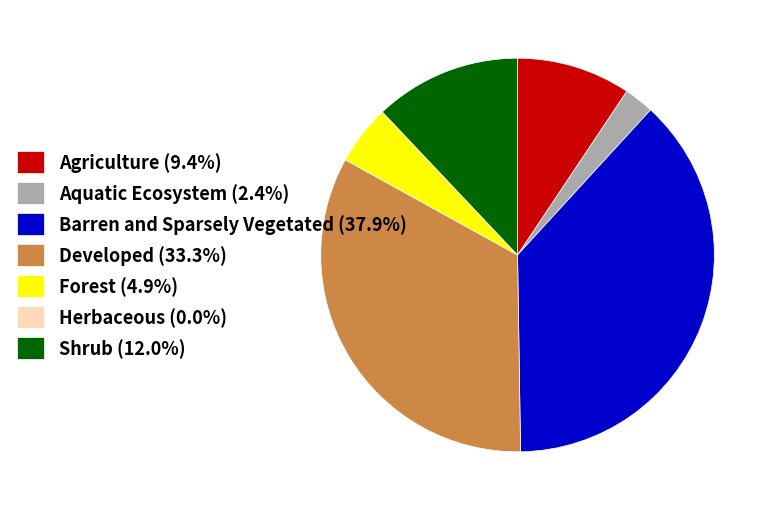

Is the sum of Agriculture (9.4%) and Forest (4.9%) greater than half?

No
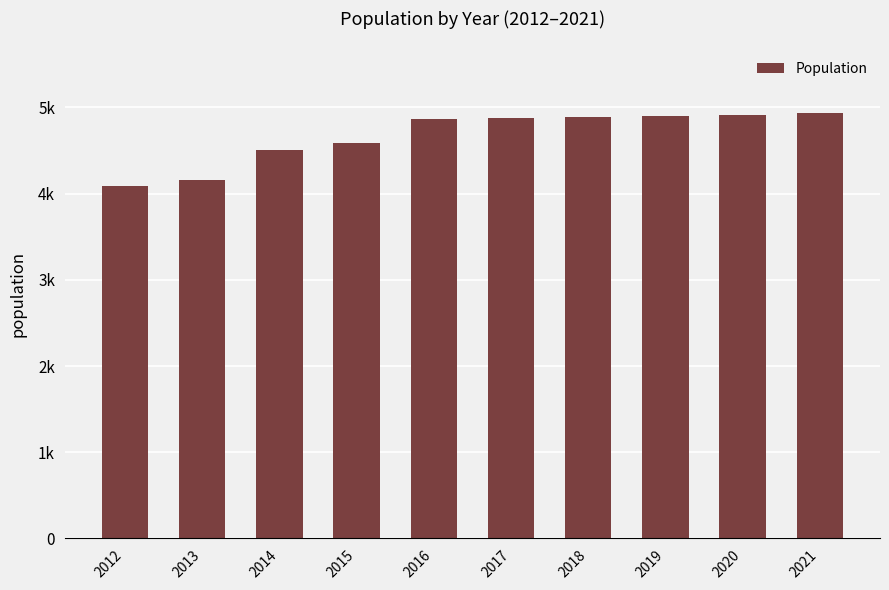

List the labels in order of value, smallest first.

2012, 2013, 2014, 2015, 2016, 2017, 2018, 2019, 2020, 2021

* * *

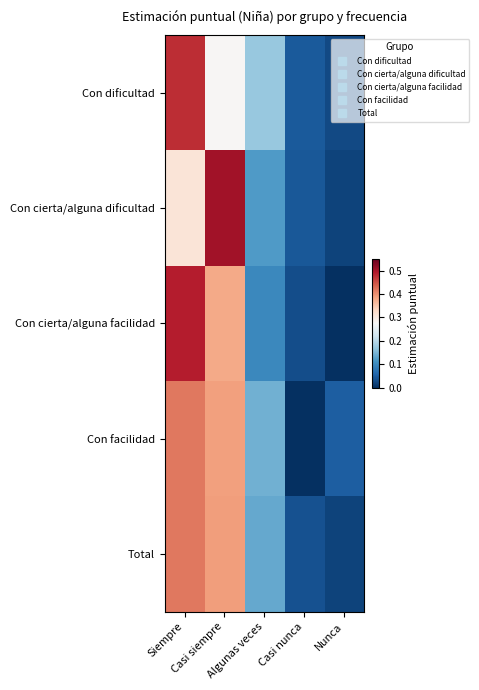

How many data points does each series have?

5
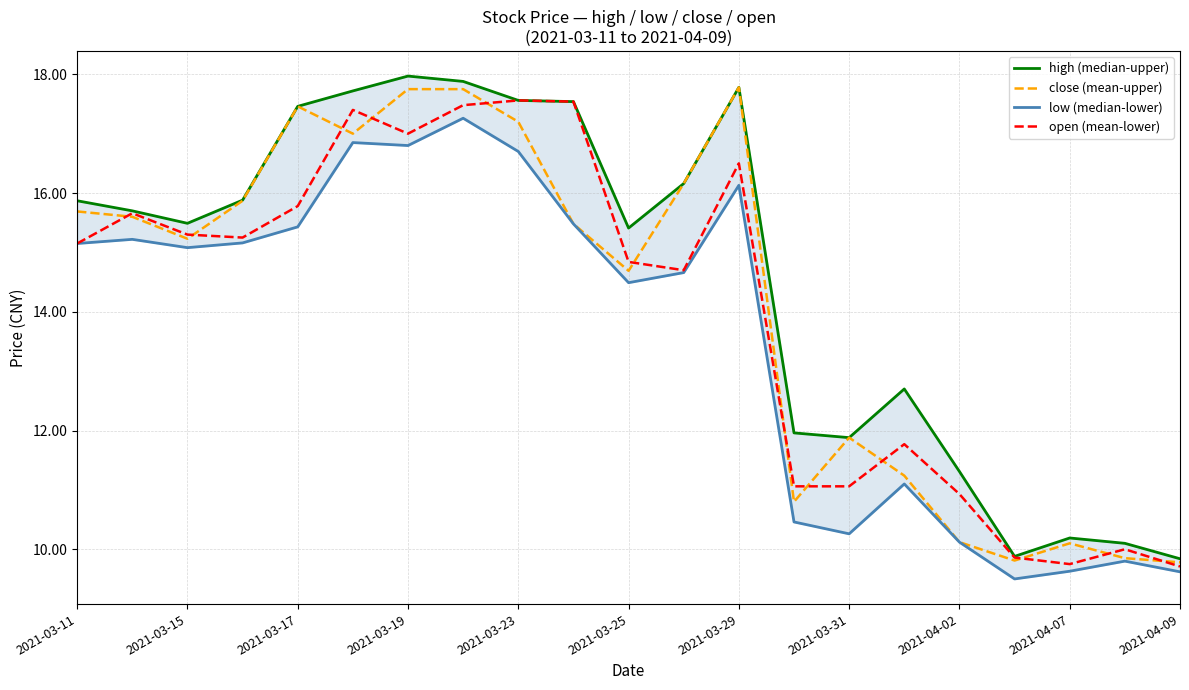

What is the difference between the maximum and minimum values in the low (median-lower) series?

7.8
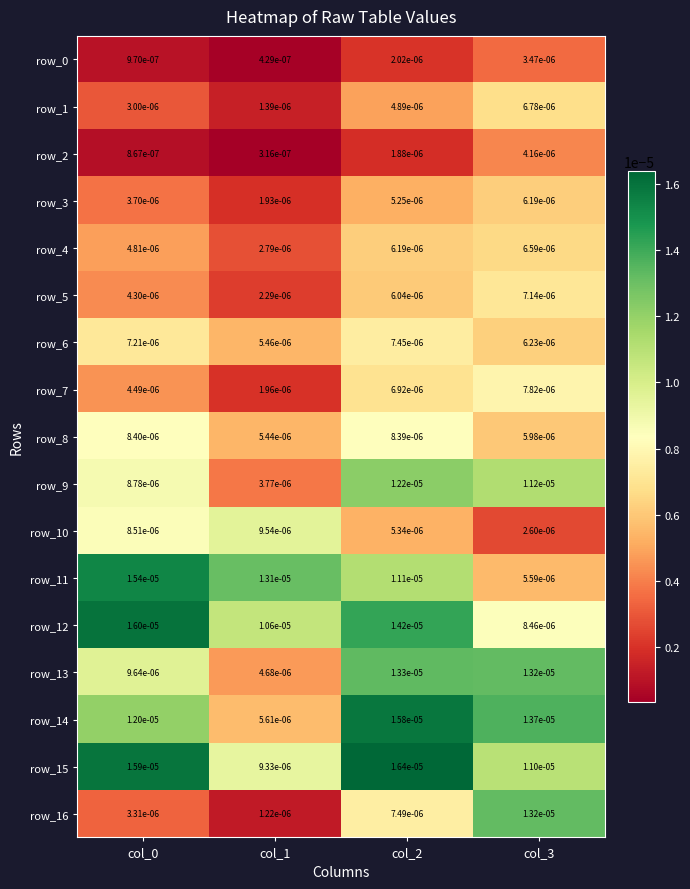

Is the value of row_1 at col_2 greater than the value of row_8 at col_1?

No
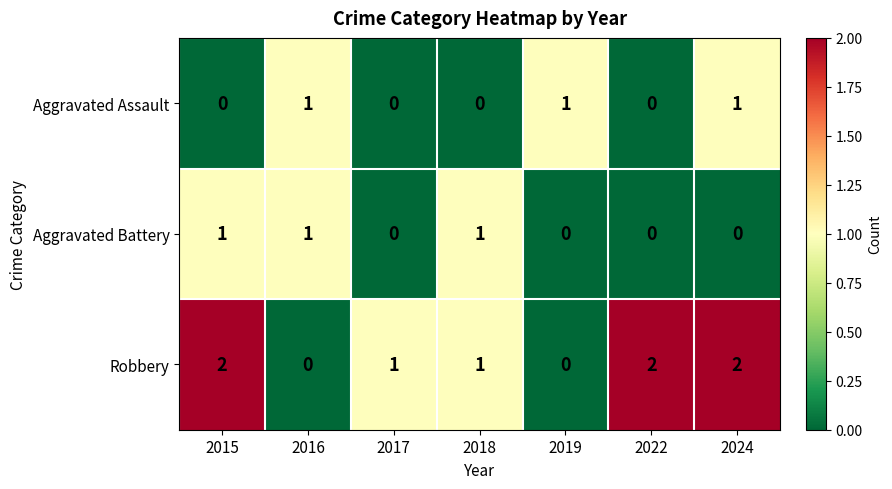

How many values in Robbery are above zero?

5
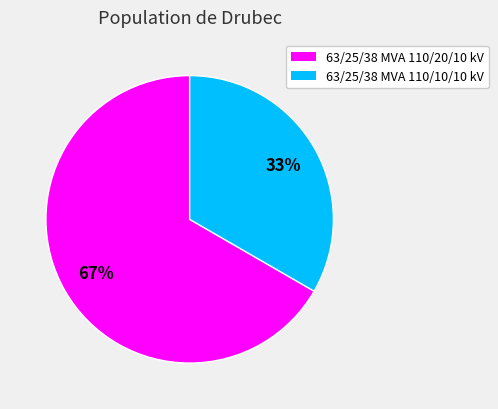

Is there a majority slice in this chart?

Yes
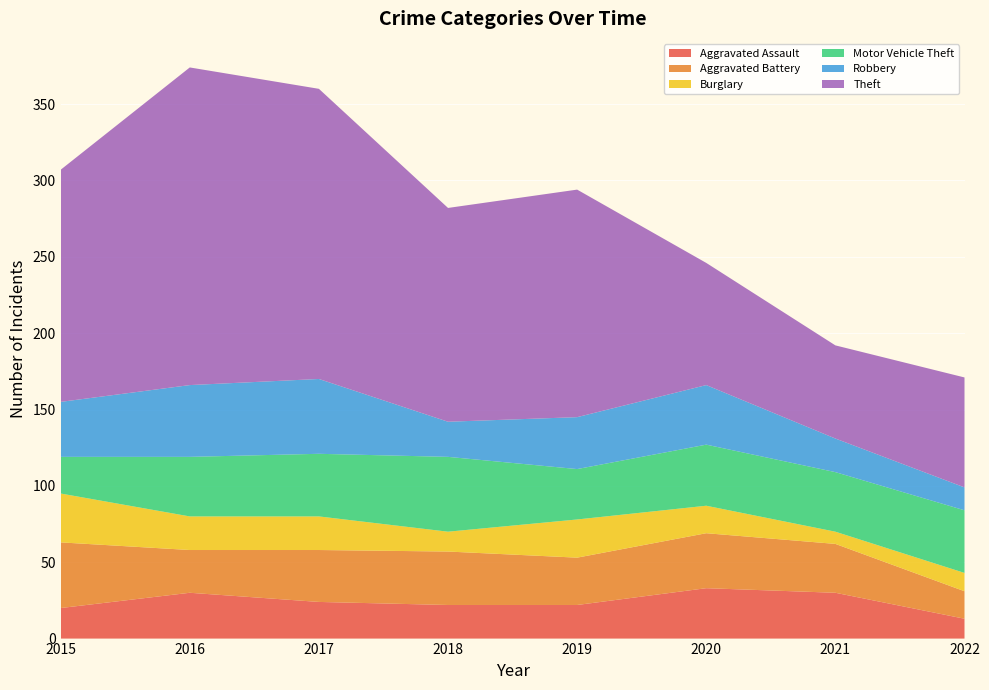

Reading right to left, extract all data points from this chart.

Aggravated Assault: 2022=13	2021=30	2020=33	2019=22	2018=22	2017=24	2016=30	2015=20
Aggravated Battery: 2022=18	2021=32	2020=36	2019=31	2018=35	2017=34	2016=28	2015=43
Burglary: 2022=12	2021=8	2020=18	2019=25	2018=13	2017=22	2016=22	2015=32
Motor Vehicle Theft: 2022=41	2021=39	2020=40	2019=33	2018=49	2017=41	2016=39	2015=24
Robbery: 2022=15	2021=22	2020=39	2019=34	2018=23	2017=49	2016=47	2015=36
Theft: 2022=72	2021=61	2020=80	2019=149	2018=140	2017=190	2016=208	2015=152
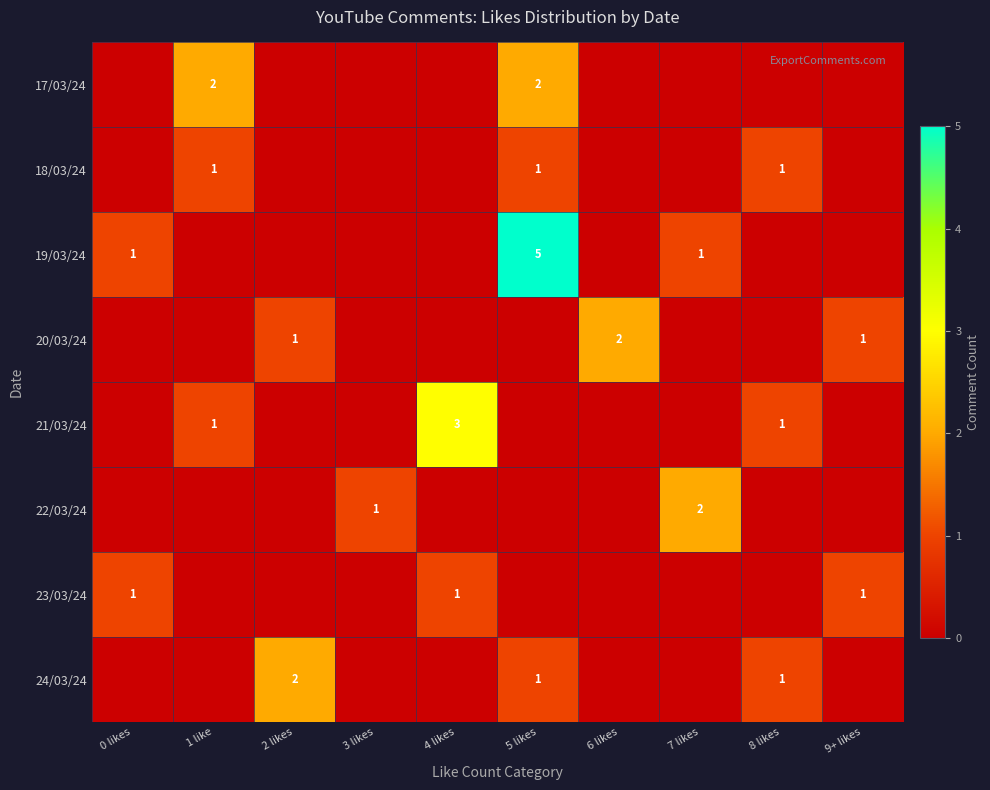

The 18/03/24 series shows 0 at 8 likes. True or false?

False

--

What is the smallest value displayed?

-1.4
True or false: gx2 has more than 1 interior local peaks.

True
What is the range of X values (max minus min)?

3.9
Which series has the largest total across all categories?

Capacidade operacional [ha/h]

> **THE TASK**
Update the rows between the line holding "Is the sum of" and the line holding "List the labels", inclusive, by replacing "Forest" with "Woodland" and leaving all else unchanged. Return only those lines, without the pictures.

> **REPLY**
Is the sum of Agriculture (9.4%) and Woodland (4.9%) greater than half?

No

List the labels in order of value, smallest first.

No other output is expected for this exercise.